It’s been some 17 years since our nation declared war on domestic violence and enacted the Violence Against Women Act. It seemed like a good idea at the time. After all, who could be unmoved by tales of women trapped in lethal relationships, enduring ritual beatings at the hands of an overbearing mate?
But unnoticed to most, the Violence Against Women Act was soon hijacked by a radical ideology, a belief system that ascribed all partner violence to a single root cause – patriarchy. Soon the war on domestic violence became transmogrified into an unrelenting fusillade trained squarely on the male of the species.
It began with a propaganda-like effort to promote the view that women are incapable of engaging in physical violence. Or if they did lash out, it was only done as an act of self-defense.
So when University of Delaware researcher Suzanne Steinmetz published her watershed book, The Battered Husband Syndrome, the Gender Guerillas mounted a whispering campaign and called in a bomb threat to her daughter’s wedding.
Having cleared the intellectual nit-pickers out of the picture, it was time to commence the real work of undertaking an extreme make-over of our nation’s domestic violence laws.
First to go was the Fourth Amendment requirement for the existence of “probable cause” for arrest. This standard, drafted long ago by a group of dead white males, was replaced by VAWA’s mandatory arrest provisions. Over the years, millions of dollars has been channeled to states to arrest a man based solely on an allegation.

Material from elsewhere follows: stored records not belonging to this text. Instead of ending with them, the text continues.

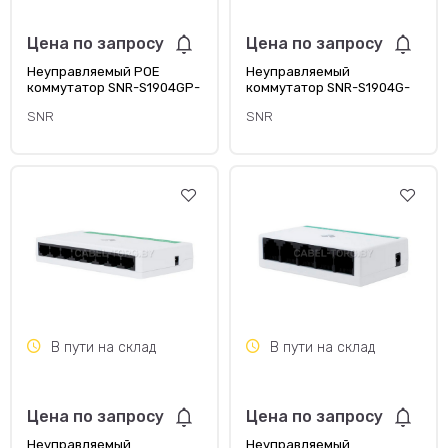
Цена по запросу
Цена по запросу
Неуправляемый POE
Неуправляемый
коммутатор SNR-S1904GP-
коммутатор SNR-S1904G-
2S
1S
SNR
SNR
В пути на склад
В пути на склад
Цена по запросу
Цена по запросу
Неуправляемый
Неуправляемый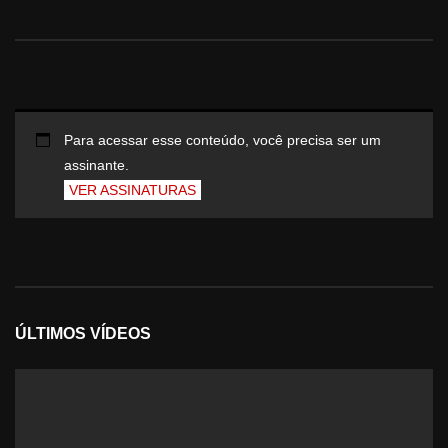
Para acessar esse conteúdo, você precisa ser um
assinante.
VER ASSINATURAS
ÚLTIMOS VÍDEOS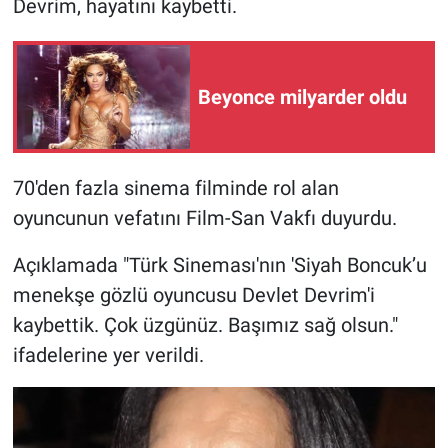
Devrim, hayatını kaybetti.
Gündem Özel
Beyonce milyarder oldu
Günün görüntüsü
Haber
70'den fazla sinema filminde rol alan
İlan
oyuncunun vefatını Film-San Vakfı duyurdu.
Kimdir
Açıklamada "Türk Sineması'nın 'Siyah Boncuk’u
menekşe gözlü oyuncusu Devlet Devrim'i
Koronavirüs
kaybettik. Çok üzgünüz. Başımız sağ olsun."
Kültür Sanat
ifadelerine yer verildi.
Ne demişti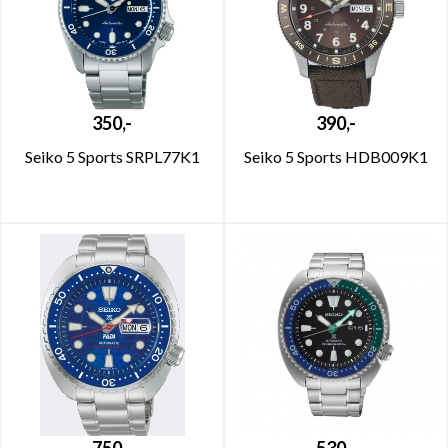
350,-
390,-
Seiko 5 Sports SRPL77K1
Seiko 5 Sports HDB009K1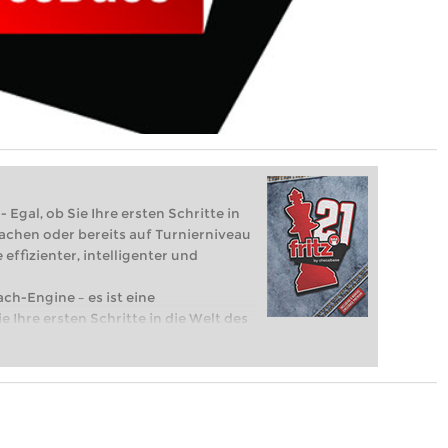
 Egal, ob Sie Ihre ersten Schritte in
achen oder bereits auf Turnierniveau
 effizienter, intelligenter und
ach-Engine – es ist eine
e Ihre ersten Schritte in die Welt des
eits auf Turnierniveau spielen: Mit
 intelligenter und individueller als je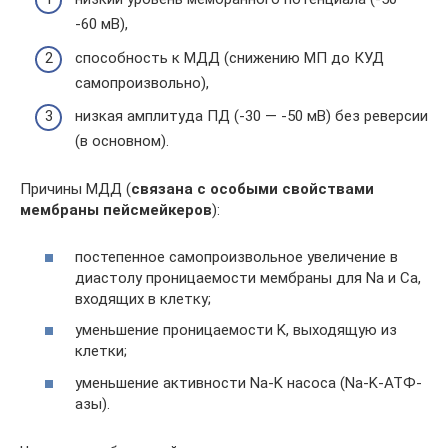
-60 мВ),
способность к МДД (снижению МП до КУД
самопроизвольно),
низкая амплитуда ПД (-30 — -50 мВ) без реверсии
(в основном).
Причины МДД (
связана с особыми свойствами
мембраны пейсмейкеров
):
постепенное самопроизвольное увеличение в
диастолу проницаемости мембраны для Na и Ca,
входящих в клетку;
уменьшение проницаемости K, выходящую из
клетки;
уменьшение активности Na-K насоса (Na-K-АТФ-
азы).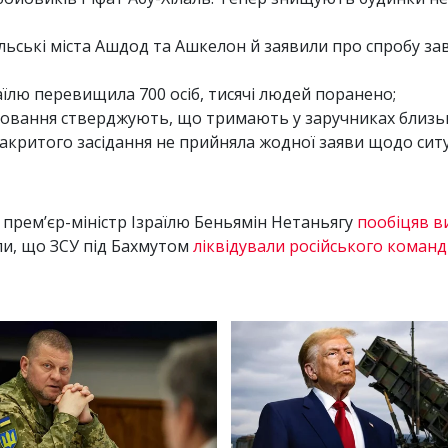
льські міста Ашдод та Ашкелон й заявили про спробу з
аїлю перевищила 700 осіб, тисячі людей поранено;
повання стверджують, що тримають у заручниках близьк
критого засідання не прийняла жодної заяви щодо ситуа
премʼєр-міністр Ізраїлю Беньямін Нетаньягу
пообіцяв в
ли, що ЗСУ під Бахмутом
ліквідували російського команд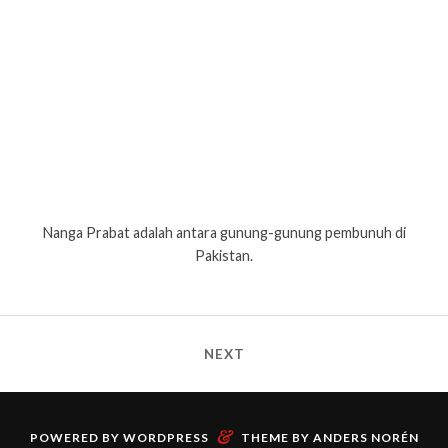
Nanga Prabat adalah antara gunung-gunung pembunuh di
Pakistan.
NEXT
&
POWERED BY
WORDPRESS
THEME BY
ANDERS NORÉN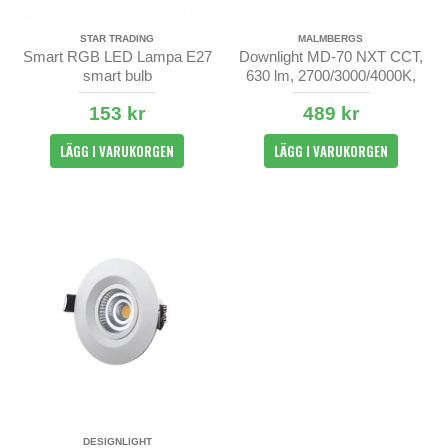
STAR TRADING
MALMBERGS
Smart RGB LED Lampa E27
Downlight MD-70 NXT CCT,
smart bulb
630 lm, 2700/3000/4000K,
230V, IP44
153 kr
489 kr
LÄGG I VARUKORGEN
LÄGG I VARUKORGEN
DESIGNLIGHT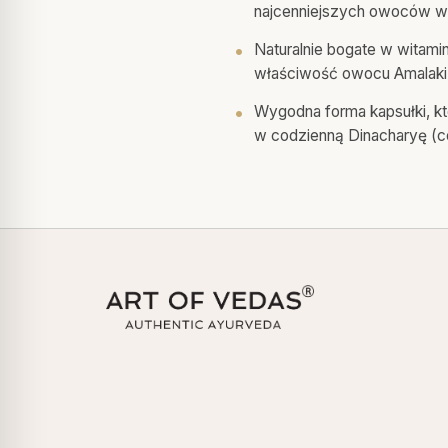
najcenniejszych owoców w t
Naturalnie bogate w witami
właściwość owocu Amalaki
Wygodna forma kapsułki, kt
w codzienną Dinacharyę (c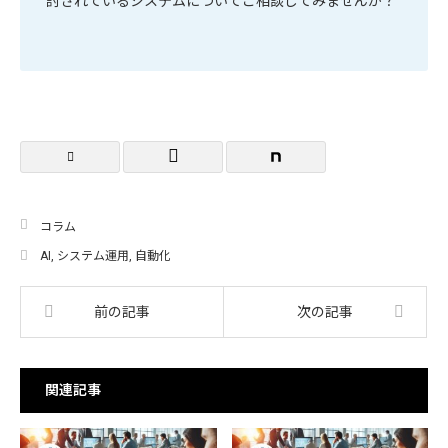
討されているシステムについてご相談してみませんか？
コラム
AI
,
システム運用
,
自動化
前の記事
次の記事
関連記事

Next to go was the 14th Amendment’s guarantee of “equal protection of the laws.” VAWA’s Legal Assistance for Victims foots the legal bills of accusers, but not of the accused. Equal protection, out the window!
But legal formalities were allowing too many putative batterers to go free. So why not pull off the biggest civil rights heist in American history – let’s transfer most cases out of the criminal courts and treat them as a civil matter? Genius move!
In civil court, you can dodge the Sixth Amendment’s dictum that the accused must enjoy the right to “be confronted with the witnesses against him,” since temporary restraining orders are routinely issued on an ex parte basis without the accused being informed of the charge.
Plus, the preponderance of evidence standard made it child’s play to strip the accused of his home, children, assets, and reputation. Remember, the real goal is to overthrow the patriarchy, not to curb domestic violence.
Another fly in the ointment arises because in most cases, a woman who files a criminal charge later recants the allegation or refuses to cooperate with the prosecution.
The solution? “Evidence-based” prosecution in which the DA files the case, even absent the star witness. Again, no need to allow burdensome probable-cause requirements to get in the way.
Another sticky wicket: Research shows half of all partner abuse is mutual – she slaps him, he shoves her, and off to the races we go! Mutual violence is a verboten phrase among the true believers, of course, because it challenges the unassailable notion that women are incapable of abuse. (“Repeat after me…”)
The solution? Promulgate so-called “predominant aggressor” policies that say when both persons are mixing it up, the police should arrest the male since he’s the bigger and stronger of the two — even if the woman threw the first punch!
We’re still not done. Next we broaden definitions so practically anything falls within the ambit of domestic violence. The Department of Justice’s Office of Violence Against Women now defines domestic violence as “a pattern of abusive behavior in any relationship that is used by one partner to gain or maintain power and control over another intimate partner.”
Did your spouse ever hand you a Honey-Do list?
Was she attempting to exert power and control over you? You betcha, you were a victim of domestic violence!
But some vestiges of due process still remain, so we need to re-educate judges into correct thinking about these matters. We explain the judge’s role has evolved from being a minister of justice to ensuring that abusers be “held accountable.”
We then repeat the catechism that men are “overwhelmingly” the perpetrators of partner abuse, and it’s ridiculous to even suggest that a woman could inflict harm on a bigger, stronger man. (Under no circumstances will you mention the name of Crystal Mangum, the disgraced Duke rape accuser who is currently awaiting trial for the fatal knifing of her boyfriend.)
As a result of all this legalistic gerrymandering, the problem is not just that our domestic violence system has eliminated the presumption of innocence. It’s that even when a person is found innocent, he’s still treated as if he was guilty. Is it any wonder that these men sometimes snap?